La réalité virtuelle de l’assurance

Dans les années à venir, il est certain que le monde assistera à une augmentation de l’utilisation de cette technologie pour l’ensemble des secteurs d’activités, engendrant ainsi de nouveaux risques, tant en dommages qu’en responsabilité civile. Par exemple, si dans un hôpital un chirurgien est en train de réaliser une opération à distance via un casque VR, et que la connexion coupe à cause de l’arrachage d’un câble de fibre optique lors de travaux sur un TRAM proche du centre médical ou plus simplement en raison d’une panne des moyens de télécommunication, vers qui ce dernier devra-t-il se tourner ? Une solution de secours, via la 5G par exemple, s’avèrera indispensable pour limiter les risques et pourrait devenir un prérequis incontournable au moment de souscrire une police d’assurance.

Dans un monde en profonde mutation, le marché de l’assurance s’adapte à des risques qui évoluent. Dorénavant les risks managers devront prendre en compte de nouveaux éléments pour s’assurer de la continuité d’activité d’une entreprise. Les coûts d’assurance pourraient très bien être amenées à évoluer en fonction d’un apprentissage qui se fait en présentiel ou en distanciel. Par exemple, une prime d’assurance automobile pourrait être plus élevée pour un conducteur ayant suivi une formation via un simulateur qu’une personne ayant suivi la formation de manière « traditionnelle ».

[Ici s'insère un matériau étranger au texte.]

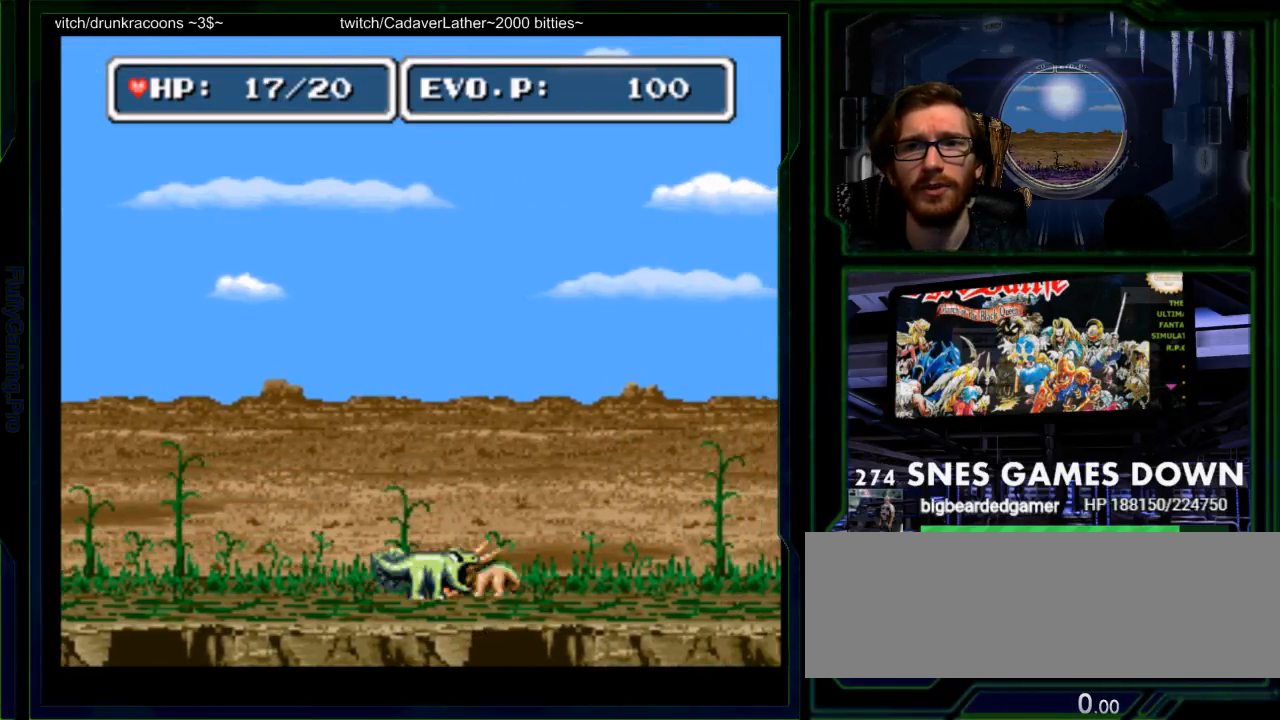
{"buttons": [], "events": [[67, "Y", "down"], [133, "Y", "up"], [200, "Y", "down"], [283, "Y", "up"]]}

Un outil pour prévenir et assister assurés et assureurs

Malgré cela la VR reste un formidable outil de prévention pour les assureurs et leurs assurés. A titre d’illustration, elle pourrait permettre de se plonger dans une simulation qui met en avant les dégâts occasionnés par une inondation, un incendie ou un sinistre automobile. Il s’agirait d’une expérience immersive permettant un traitement ludique pour détailler les différentes options dont dispose le client pour composer son contrat d’assurance multirisques industriels. Par exemple, dans chaque pièce de l’usine ou de l’entrepôt virtuel, un scénario de sinistre peut être élaboré, puis, en réalité augmentée, une fiche produit détaillée des garanties proposées par l’assurance peut apparaître. Le client peut ainsi voir l’intégralité des risques en s’équipant d’un casque VR.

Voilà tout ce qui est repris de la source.